* Exercise brief
The data must be transcribed exactly, with no line missing.

* Data for review
=== Begin Enclosure ===

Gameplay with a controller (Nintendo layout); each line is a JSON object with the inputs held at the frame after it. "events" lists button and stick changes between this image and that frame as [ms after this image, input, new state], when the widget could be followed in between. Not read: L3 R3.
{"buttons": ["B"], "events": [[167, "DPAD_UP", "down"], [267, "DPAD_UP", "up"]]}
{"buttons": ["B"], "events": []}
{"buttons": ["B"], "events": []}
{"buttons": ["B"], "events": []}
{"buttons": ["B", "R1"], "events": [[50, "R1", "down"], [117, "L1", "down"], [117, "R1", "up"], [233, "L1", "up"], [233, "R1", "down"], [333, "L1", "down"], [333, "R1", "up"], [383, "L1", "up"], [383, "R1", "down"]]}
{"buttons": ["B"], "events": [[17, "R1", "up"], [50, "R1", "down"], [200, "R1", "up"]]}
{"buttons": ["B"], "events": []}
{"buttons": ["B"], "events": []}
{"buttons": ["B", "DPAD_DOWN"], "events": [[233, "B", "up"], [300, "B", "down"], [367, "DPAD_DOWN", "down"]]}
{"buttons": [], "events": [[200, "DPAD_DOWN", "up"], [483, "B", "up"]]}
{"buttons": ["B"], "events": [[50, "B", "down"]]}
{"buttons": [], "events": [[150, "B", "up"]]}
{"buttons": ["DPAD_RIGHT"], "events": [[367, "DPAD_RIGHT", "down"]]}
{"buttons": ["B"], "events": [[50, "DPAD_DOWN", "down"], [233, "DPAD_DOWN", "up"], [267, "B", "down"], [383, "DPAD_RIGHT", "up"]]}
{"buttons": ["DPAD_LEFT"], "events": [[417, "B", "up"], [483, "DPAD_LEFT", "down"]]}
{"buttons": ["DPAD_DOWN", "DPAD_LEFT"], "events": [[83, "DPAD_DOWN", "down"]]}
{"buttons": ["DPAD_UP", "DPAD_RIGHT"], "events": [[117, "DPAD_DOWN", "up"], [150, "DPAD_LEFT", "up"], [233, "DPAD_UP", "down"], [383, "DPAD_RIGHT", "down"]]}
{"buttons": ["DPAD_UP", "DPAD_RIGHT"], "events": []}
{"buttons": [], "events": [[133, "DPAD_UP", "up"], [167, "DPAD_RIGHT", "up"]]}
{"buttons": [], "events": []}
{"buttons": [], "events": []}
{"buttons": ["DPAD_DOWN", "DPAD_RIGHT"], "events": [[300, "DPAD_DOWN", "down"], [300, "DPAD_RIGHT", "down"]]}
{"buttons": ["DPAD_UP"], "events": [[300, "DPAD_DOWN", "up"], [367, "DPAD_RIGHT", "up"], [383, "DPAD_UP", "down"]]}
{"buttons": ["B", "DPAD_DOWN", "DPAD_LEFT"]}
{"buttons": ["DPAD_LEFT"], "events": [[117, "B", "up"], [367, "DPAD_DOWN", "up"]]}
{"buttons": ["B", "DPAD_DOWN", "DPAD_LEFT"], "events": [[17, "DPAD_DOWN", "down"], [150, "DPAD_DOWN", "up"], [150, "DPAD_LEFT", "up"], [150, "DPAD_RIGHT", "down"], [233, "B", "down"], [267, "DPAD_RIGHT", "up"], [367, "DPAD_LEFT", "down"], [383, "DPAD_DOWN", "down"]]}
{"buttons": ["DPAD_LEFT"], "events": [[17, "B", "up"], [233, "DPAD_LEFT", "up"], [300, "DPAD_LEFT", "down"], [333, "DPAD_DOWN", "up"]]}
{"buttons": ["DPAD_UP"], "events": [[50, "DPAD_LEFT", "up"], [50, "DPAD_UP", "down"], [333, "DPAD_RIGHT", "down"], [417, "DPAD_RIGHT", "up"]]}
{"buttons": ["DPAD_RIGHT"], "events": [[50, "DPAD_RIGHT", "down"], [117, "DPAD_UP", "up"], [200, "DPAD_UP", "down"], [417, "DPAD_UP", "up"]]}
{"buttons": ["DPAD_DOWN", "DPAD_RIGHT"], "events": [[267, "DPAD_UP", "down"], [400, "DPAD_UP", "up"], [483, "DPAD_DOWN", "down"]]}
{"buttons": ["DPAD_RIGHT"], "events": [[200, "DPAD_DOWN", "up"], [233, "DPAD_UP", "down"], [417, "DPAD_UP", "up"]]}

=== End Enclosure ===

* Written solution
Gameplay with a controller (Nintendo layout); each line is a JSON object with the inputs held at the frame after it. "events" lists button and stick changes between this image and that frame as [ms after this image, input, new state], when the widget could be followed in between. Not read: L3 R3.
{"buttons": ["B"], "events": [[167, "DPAD_UP", "down"], [267, "DPAD_UP", "up"]]}
{"buttons": ["B"], "events": []}
{"buttons": ["B"], "events": []}
{"buttons": ["B"], "events": []}
{"buttons": ["B", "R1"], "events": [[50, "R1", "down"], [117, "L1", "down"], [117, "R1", "up"], [233, "L1", "up"], [233, "R1", "down"], [333, "L1", "down"], [333, "R1", "up"], [383, "L1", "up"], [383, "R1", "down"]]}
{"buttons": ["B"], "events": [[17, "R1", "up"], [50, "R1", "down"], [200, "R1", "up"]]}
{"buttons": ["B"], "events": []}
{"buttons": ["B"], "events": []}
{"buttons": ["B", "DPAD_DOWN"], "events": [[233, "B", "up"], [300, "B", "down"], [367, "DPAD_DOWN", "down"]]}
{"buttons": [], "events": [[200, "DPAD_DOWN", "up"], [483, "B", "up"]]}
{"buttons": ["B"], "events": [[50, "B", "down"]]}
{"buttons": [], "events": [[150, "B", "up"]]}
{"buttons": ["DPAD_RIGHT"], "events": [[367, "DPAD_RIGHT", "down"]]}
{"buttons": ["B"], "events": [[50, "DPAD_DOWN", "down"], [233, "DPAD_DOWN", "up"], [267, "B", "down"], [383, "DPAD_RIGHT", "up"]]}
{"buttons": ["DPAD_LEFT"], "events": [[417, "B", "up"], [483, "DPAD_LEFT", "down"]]}
{"buttons": ["DPAD_DOWN", "DPAD_LEFT"], "events": [[83, "DPAD_DOWN", "down"]]}
{"buttons": ["DPAD_UP", "DPAD_RIGHT"], "events": [[117, "DPAD_DOWN", "up"], [150, "DPAD_LEFT", "up"], [233, "DPAD_UP", "down"], [383, "DPAD_RIGHT", "down"]]}
{"buttons": ["DPAD_UP", "DPAD_RIGHT"], "events": []}
{"buttons": [], "events": [[133, "DPAD_UP", "up"], [167, "DPAD_RIGHT", "up"]]}
{"buttons": [], "events": []}
{"buttons": [], "events": []}
{"buttons": ["DPAD_DOWN", "DPAD_RIGHT"], "events": [[300, "DPAD_DOWN", "down"], [300, "DPAD_RIGHT", "down"]]}
{"buttons": ["DPAD_UP"], "events": [[300, "DPAD_DOWN", "up"], [367, "DPAD_RIGHT", "up"], [383, "DPAD_UP", "down"]]}
{"buttons": ["B", "DPAD_DOWN", "DPAD_LEFT"]}
{"buttons": ["DPAD_LEFT"], "events": [[117, "B", "up"], [367, "DPAD_DOWN", "up"]]}
{"buttons": ["B", "DPAD_DOWN", "DPAD_LEFT"], "events": [[17, "DPAD_DOWN", "down"], [150, "DPAD_DOWN", "up"], [150, "DPAD_LEFT", "up"], [150, "DPAD_RIGHT", "down"], [233, "B", "down"], [267, "DPAD_RIGHT", "up"], [367, "DPAD_LEFT", "down"], [383, "DPAD_DOWN", "down"]]}
{"buttons": ["DPAD_LEFT"], "events": [[17, "B", "up"], [233, "DPAD_LEFT", "up"], [300, "DPAD_LEFT", "down"], [333, "DPAD_DOWN", "up"]]}
{"buttons": ["DPAD_UP"], "events": [[50, "DPAD_LEFT", "up"], [50, "DPAD_UP", "down"], [333, "DPAD_RIGHT", "down"], [417, "DPAD_RIGHT", "up"]]}
{"buttons": ["DPAD_RIGHT"], "events": [[50, "DPAD_RIGHT", "down"], [117, "DPAD_UP", "up"], [200, "DPAD_UP", "down"], [417, "DPAD_UP", "up"]]}
{"buttons": ["DPAD_DOWN", "DPAD_RIGHT"], "events": [[267, "DPAD_UP", "down"], [400, "DPAD_UP", "up"], [483, "DPAD_DOWN", "down"]]}
{"buttons": ["DPAD_RIGHT"], "events": [[200, "DPAD_DOWN", "up"], [233, "DPAD_UP", "down"], [417, "DPAD_UP", "up"]]}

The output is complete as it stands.